100% crash on SQL file load.

Icos's profile image Icos posted 11 years ago in Import/Export Permalink
I have a SQL file created by HeidiSQL 8.0.0.4466 and i'm trying to import this dump back to HeidiSQL 8.0.0.4466. File is bigger then 5mb, so HeidiSQL asks if i want to load it in editor or just run it without loading.

If i load it, dump imports just fine. If i try to run it without loading HeidiSQL gives 100% crash with syntax error.

The file is in utf-8 encoding with Russian symbols.

Here is the link to dump and bugreport:
http://rghost.ru/47655433
ansgar's profile image ansgar posted 11 years ago Permalink
Your dump has an SQL error in it. The callstack stops at that error:

exception message : SQL Error (1064): You have an error in your SQL syntax; check the manual that corresponds to your MySQL server version for the right syntax to use near ''STR_BOW_N' at line 4688.


I should somehow handle SQL errors with a popup dialog. However, you now know what's happening.
Icos's profile image Icos posted 11 years ago Permalink
Well, then HeidiSQL 8.0.0.4466 makes those bad dumps. I didn't touched it myself. Just made a dump and them tried to load it in another table.

Also, if there is an error then HeidiSQL 8.0.0.4466 should point on it when i load dump in the editor and then try to run it, but it doesn't.
ansgar's profile image ansgar posted 11 years ago Permalink
Can you please find the whole query around that ''STR_BOW_N', so I can probably find out what's exactly causing the error.
Icos's profile image Icos posted 11 years ago Permalink
Well there are a lot of such strings in the dump. For example:
(700859, 'STR_BOW_N_C_10A', 'Лук стражника'),

However there are no STR_BOW_N strings at line 4688 at all:
4687: (704670, 'STR_ITEM_R_CO_Q5514', 'Рецепт: Филе моллита'),
4688: (704671, 'STR_ITEM_R_CO_Q5515', 'Рецепт: Толченая капуста в кляре'),
4689: (704672, 'STR_ITEM_R_CO_Q5516', 'Рецепт: Пряная ножка руфента'),
ansgar's profile image ansgar posted 11 years ago Permalink
Do not look at line 4688 in the *file*. 4688 is the line number in *one* query, which is at least 4688 lines long.
Icos's profile image Icos posted 11 years ago Permalink
Ok, here are those lines:

4687: (749284, 'STR_BOW_N_L1_A_53A', 'Лук падения'),
4688: (749285, 'STR_BOW_N_L1_A_53B', 'Лук падения'),
4689: (749286, 'STR_BOW_N_L1_A_53C', 'Лук падения'),
4690: (749287, 'STR_BOW_N_C2_P_55A', 'Гардениевый лук'),
4691: (749288, 'STR_BOW_N_R1_P_55A', 'Сияющий гардениевый лук'),
4692: (749289, 'STR_BOW_N_R2_P_55A', 'Гардениевый лук подмастерья'),

Nothing unusual.
Icos's profile image Icos posted 11 years ago Permalink
One more test. I've deleted all previous insert statement. That truncated sql file's length to 9.9Mb (from 14.4Mb) and dump was imported correctly.

## Data below
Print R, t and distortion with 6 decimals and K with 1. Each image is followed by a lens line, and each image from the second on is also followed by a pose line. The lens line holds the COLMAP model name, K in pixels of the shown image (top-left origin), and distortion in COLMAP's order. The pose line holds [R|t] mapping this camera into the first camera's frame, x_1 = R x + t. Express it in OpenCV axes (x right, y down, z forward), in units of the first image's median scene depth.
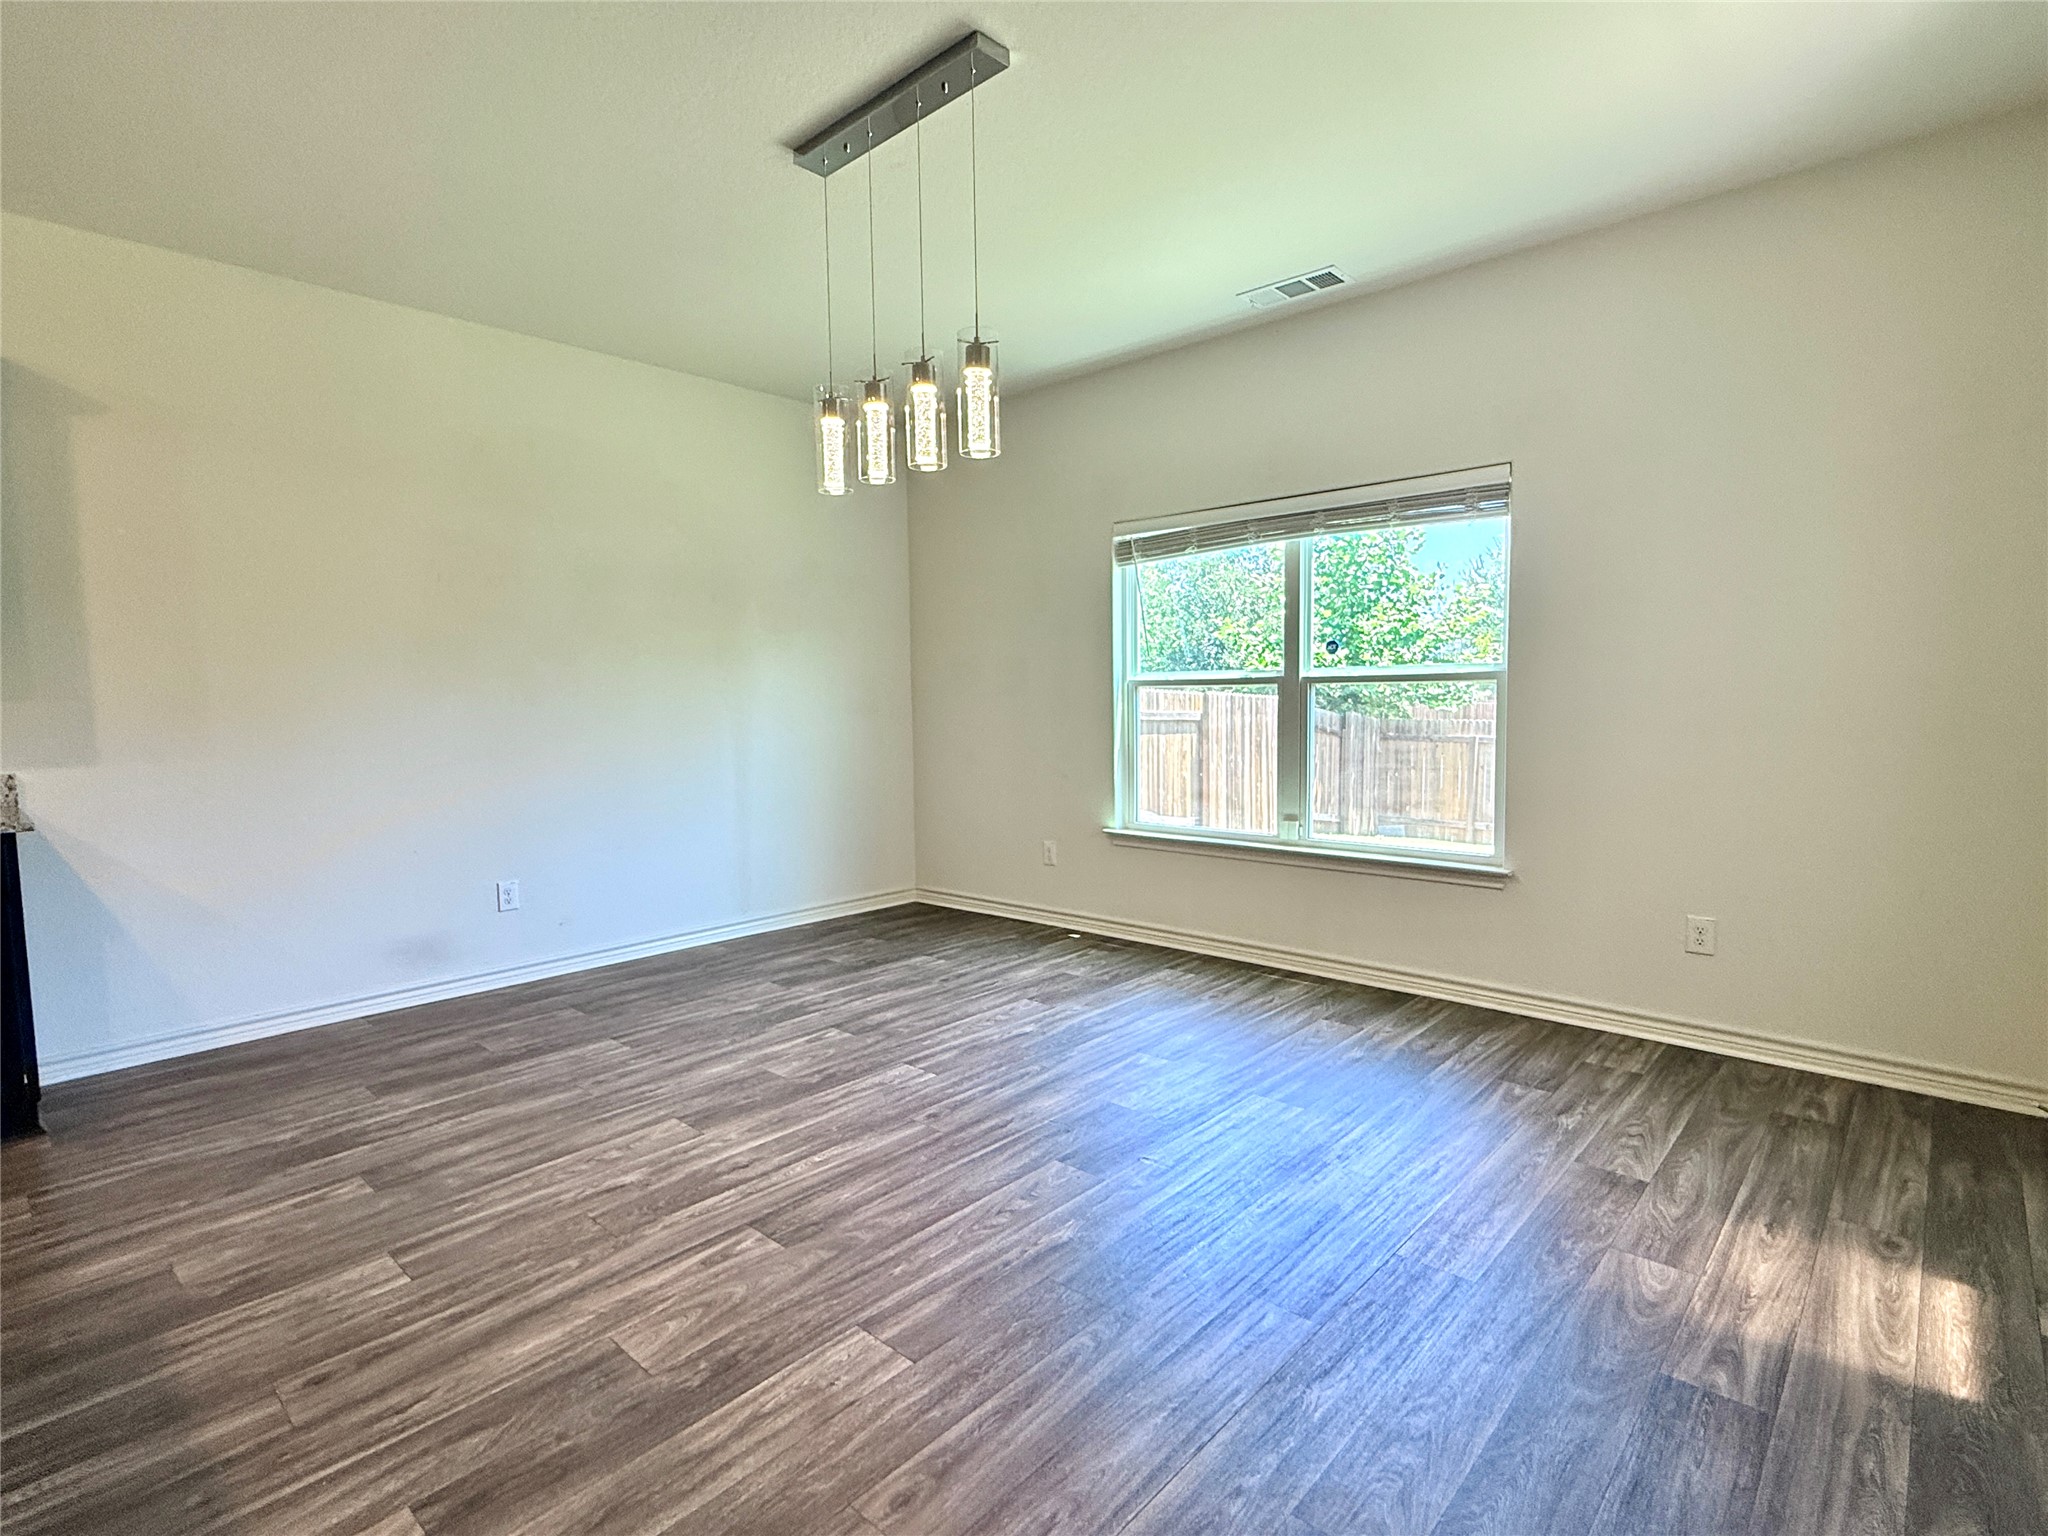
lens RADIAL K [[1016.1, 0, 1024.0], [0, 1016.1, 768.0], [0, 0, 1]] dist [0.001196, -0.000404]
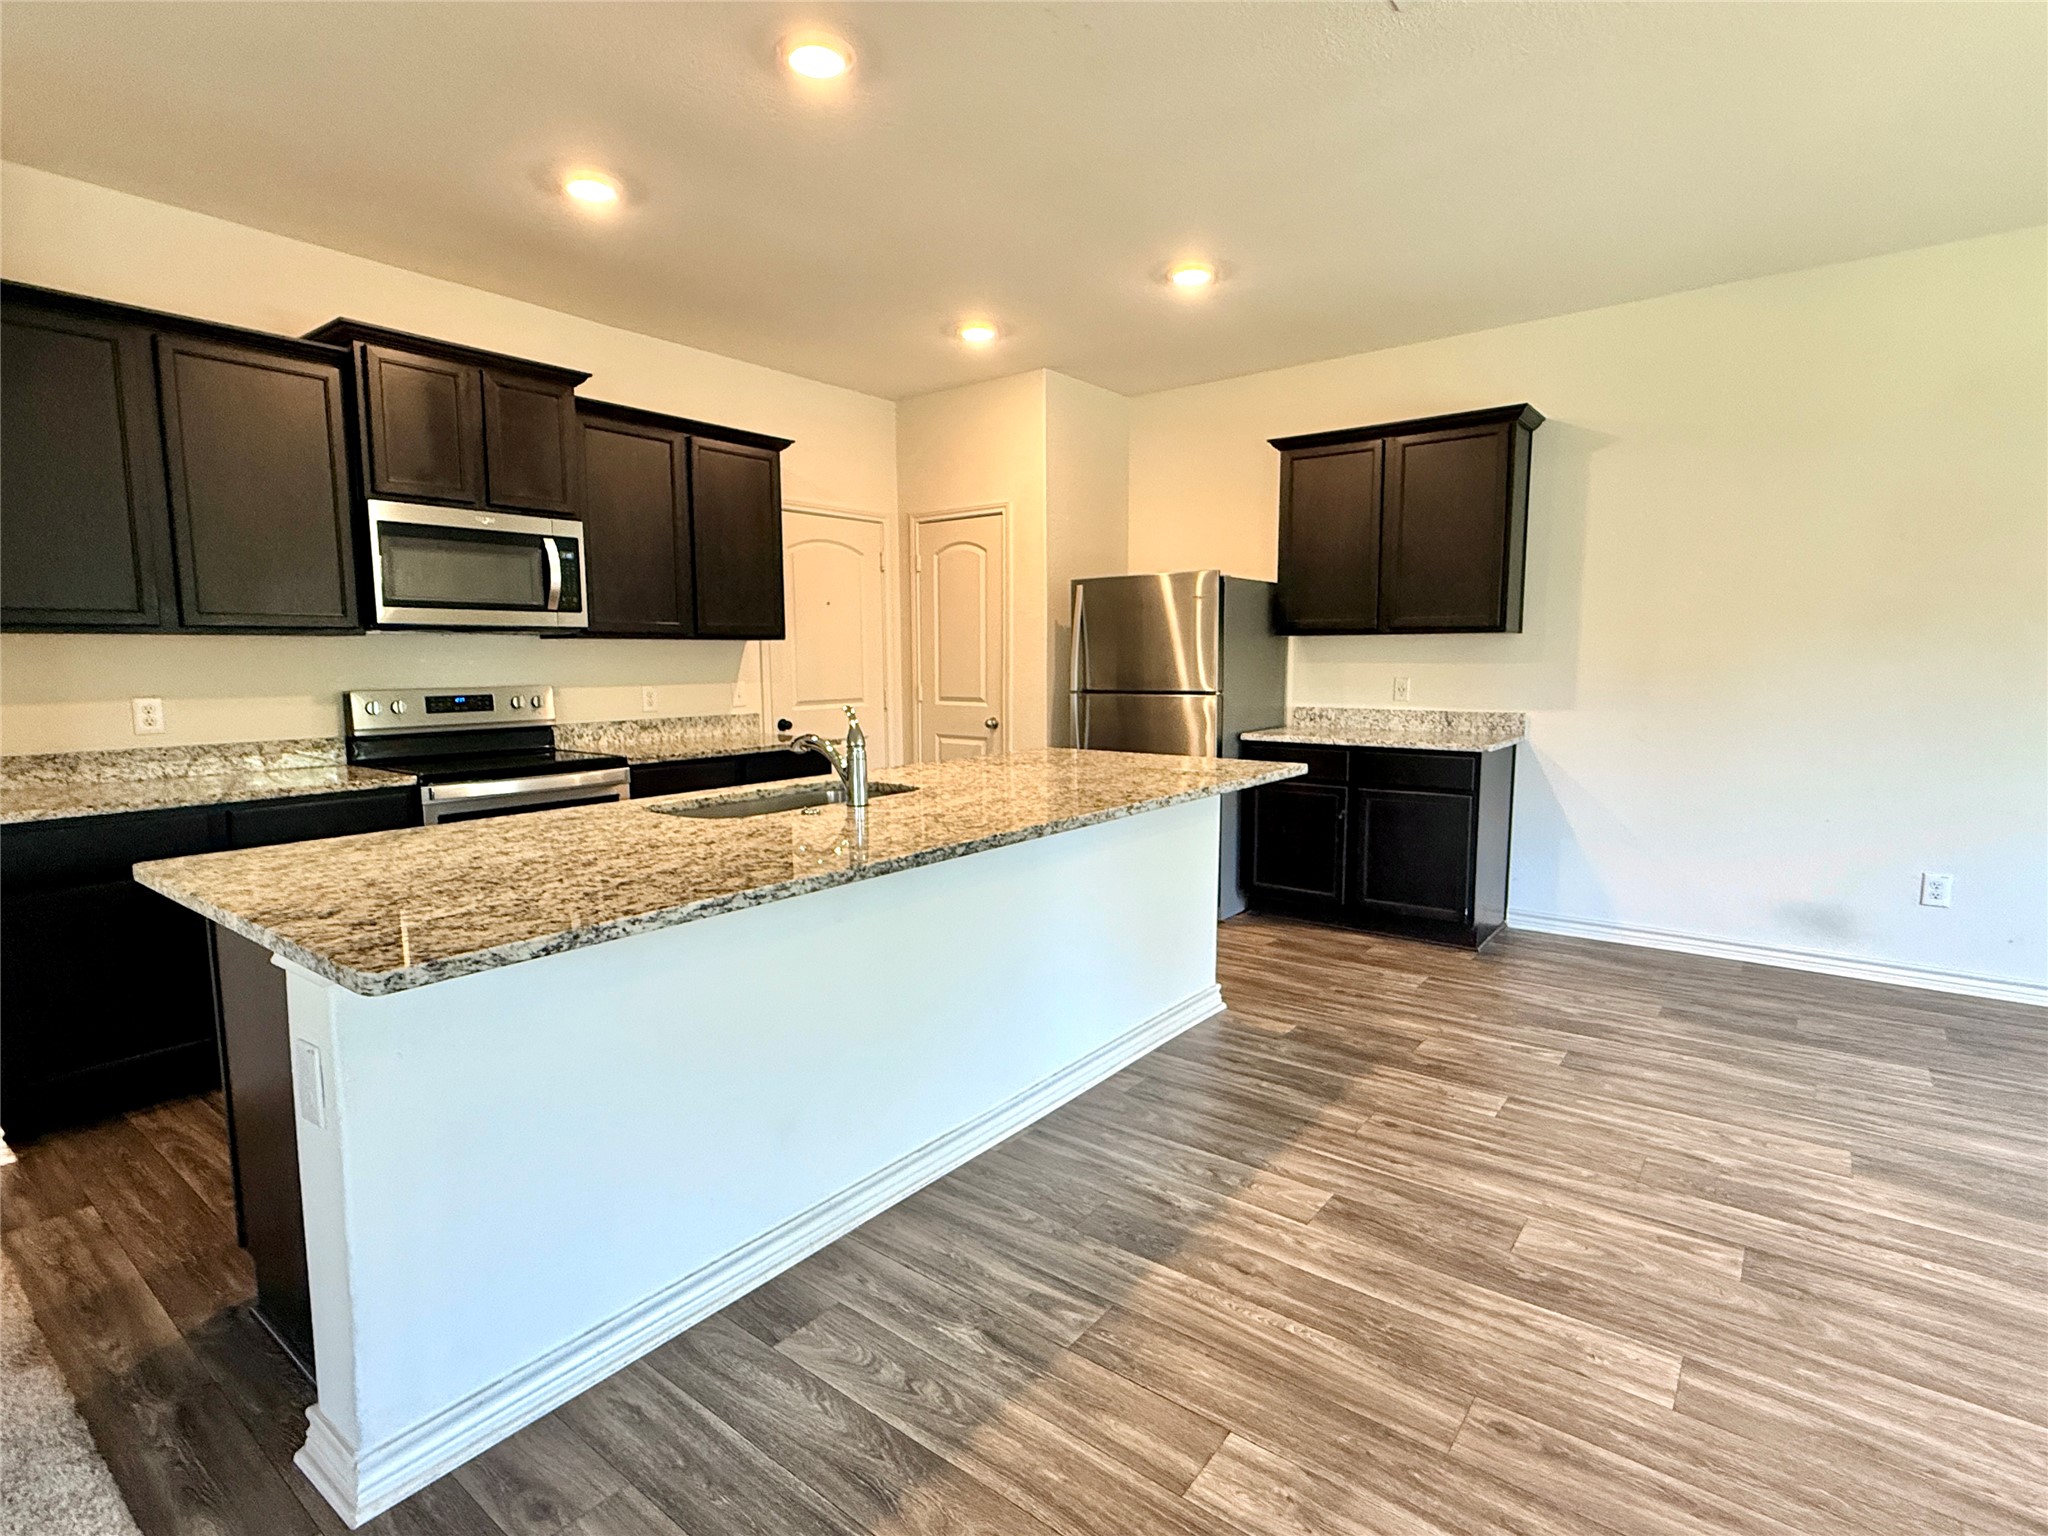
lens RADIAL K [[1016.1, 0, 1024.0], [0, 1016.1, 768.0], [0, 0, 1]] dist [0.001196, -0.000404]
pose [[0.079453, 0.126081, -0.988833, 0.500767], [-0.071582, 0.990130, 0.120495, -0.051104], [0.994265, 0.061209, 0.087693, 0.204981]]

## Task to carry out
Please transcribe the portion of the forum thread about the SQL import crash above, starting with "exception message : SQL" and going on through "causing the error.".

## Response box
exception message : SQL Error (1064): You have an error in your SQL syntax; check the manual that corresponds to your MySQL server version for the right syntax to use near ''STR_BOW_N' at line 4688.


I should somehow handle SQL errors with a popup dialog. However, you now know what's happening.
Icos's profile image Icos posted 11 years ago Permalink
Well, then HeidiSQL 8.0.0.4466 makes those bad dumps. I didn't touched it myself. Just made a dump and them tried to load it in another table.

Also, if there is an error then HeidiSQL 8.0.0.4466 should point on it when i load dump in the editor and then try to run it, but it doesn't.
ansgar's profile image ansgar posted 11 years ago Permalink
Can you please find the whole query around that ''STR_BOW_N', so I can probably find out what's exactly causing the error.